When the user logs in he gets the following error:
AADSTS90093: This operation can only be performed by an administrator. Sign out and sign in as an administrator or contact one of your organization's administrators.
I believe that this error should not be raised, since the only permission required by the application doesn't required admin.
EDIT
This is the URL that I am redirected to when I try to access the application when I'm not logged in
https://login.microsoftonline.com/d6ac45af-3289-4f79-a826-27824e1c467d/oauth2/authorize?response_type=code+id_token&redirect_uri=https%3A%2F%2Ftechnipfmc-tools-app-test.azurewebsites.net%2F.auth%2Flogin%2Faad%2Fcallback&client_id=d340f0ed-5eb3-43e8-9a50-c449649f3ee1&scope=openid+profile+email&response_mode=form_post&nonce=1895ec0ffef64447bbb712bdae61c7fb_20170521070654&state=redir%3D%252F
EDIT 2
I found out a solution here:
As an administrator, you can also consent to an application's delegated permissions on behalf of all the users in your tenant. This will prevent the consent dialog from appearing for every user in the tenant. You can do this from the Azure portal from your application page. From the Settings blade for your application, click Required Permissions and click on the Grant Permissions button.
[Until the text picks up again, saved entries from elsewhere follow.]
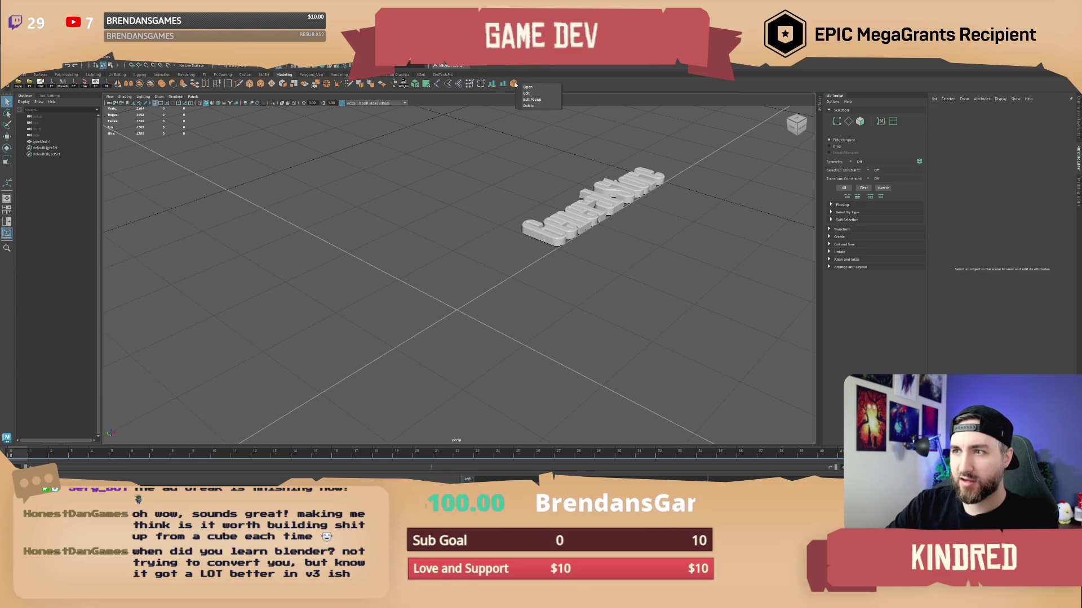
key("Escape")
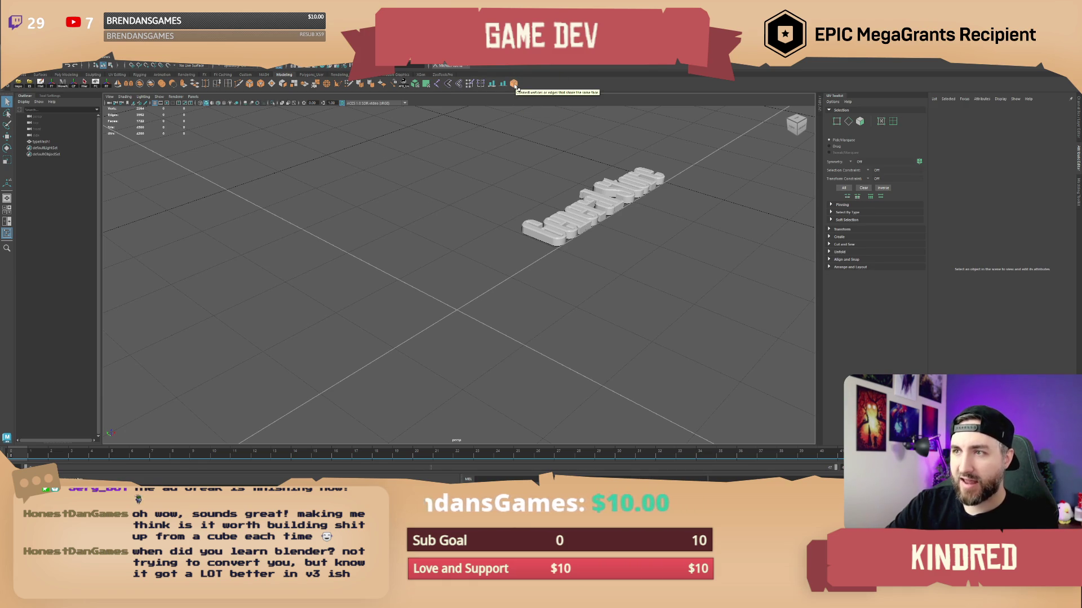
right_click(515, 85)
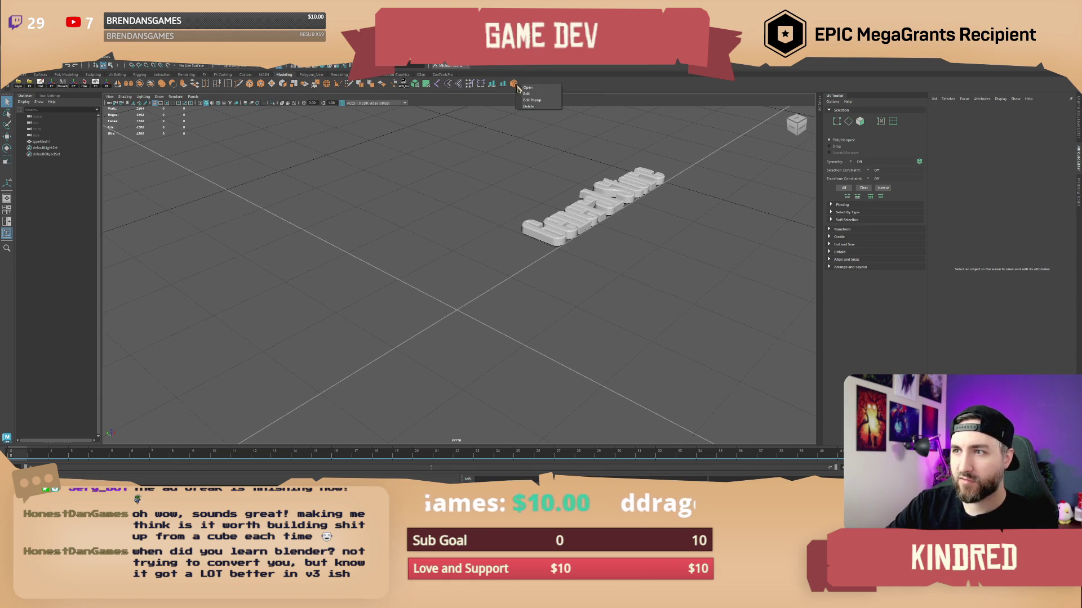
left_click(532, 110)
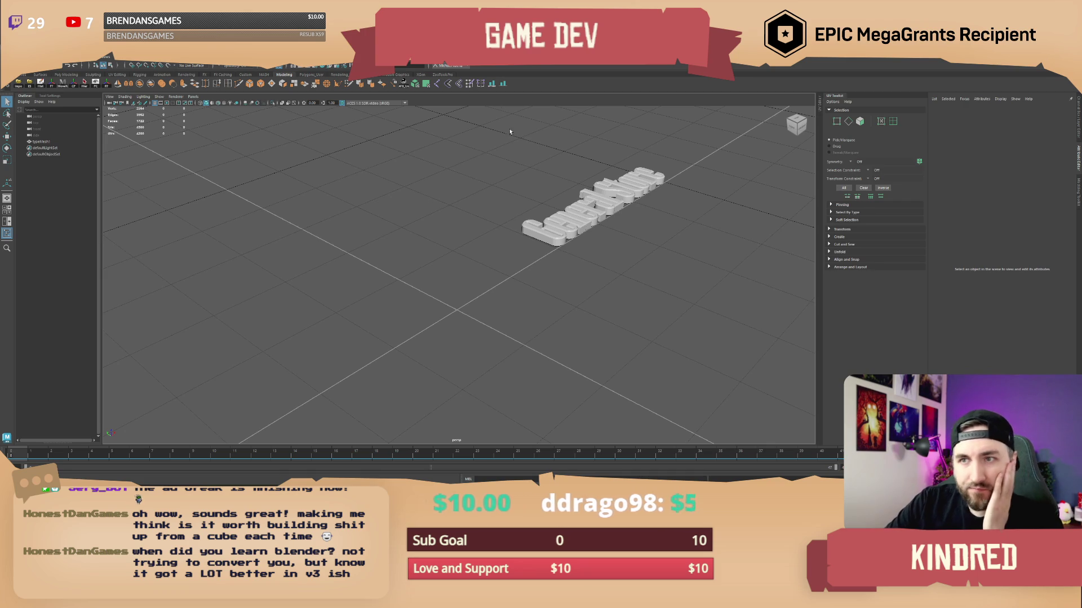
- Browse the MASH, FX Caching, Animation and custom shelf tabs, ending back on Modeling
left_click(264, 74)
left_click(221, 75)
left_click(204, 74)
left_click(186, 74)
left_click(162, 74)
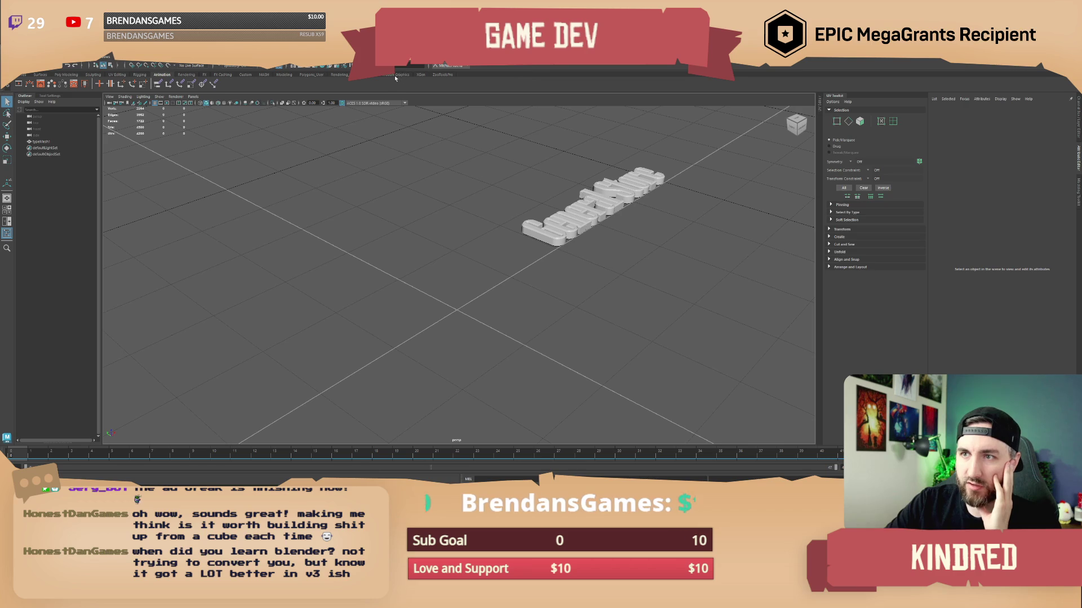
left_click(284, 75)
I don't know why had to do that since I'm only using permissions that don't require admin consent.
There are several potential problems with your setup:
Your authorization request is set to a specific tenant, the one with tenantId d6ac45af-3289-4f79-a826-27824e1c467d. Only users from that tenant will be able to log in. If this tenantId corresponds to the one for your organization, where you manage users (A), then disregard this point. Otherwise you should either replace this with the tenantId of that tenant or with common which will allow users from any tenant to sign in.
Your application is not multi-tenant. For testing purposes, I replaced the tenantId with common and wasn't able to use this with my test tenant due to the following error: AADSTS70001: Application with identifier 'd340f0ed-5eb3-43e8-9a50-c449649f3ee1' was not found in the directory <MY_TEST_TENANT>. This indicates that the application isn't configured as a multi-tenant application. This is something you must explicitly turn on.
Your organization's tenant (A) might have disabled the ability for regular users to consent to applications. If this capability is disabled, admin consent is always required for the application to be set up in the tenant. To test to see if this is the case, address points #1 (use /common/) and #2 above and try with any other tenant. If you are able to consent with that other tenant but not your organization's tenant, then you'll know that admin consent is required for your organization.
You should check out the How to sign in any Azure Active Directory (AD) user using the multi-tenant application pattern article as it explains all of the points above in more detail.
I think that error appears when you are passing "&prompt=admin_consent" in the Login URL.
Even though you are not requesting Admin permissions, if you pass that query string, it will try to show you a consent dialogue so that you can consent on behalf of the whole tenant, which is an operation that only an admin can do.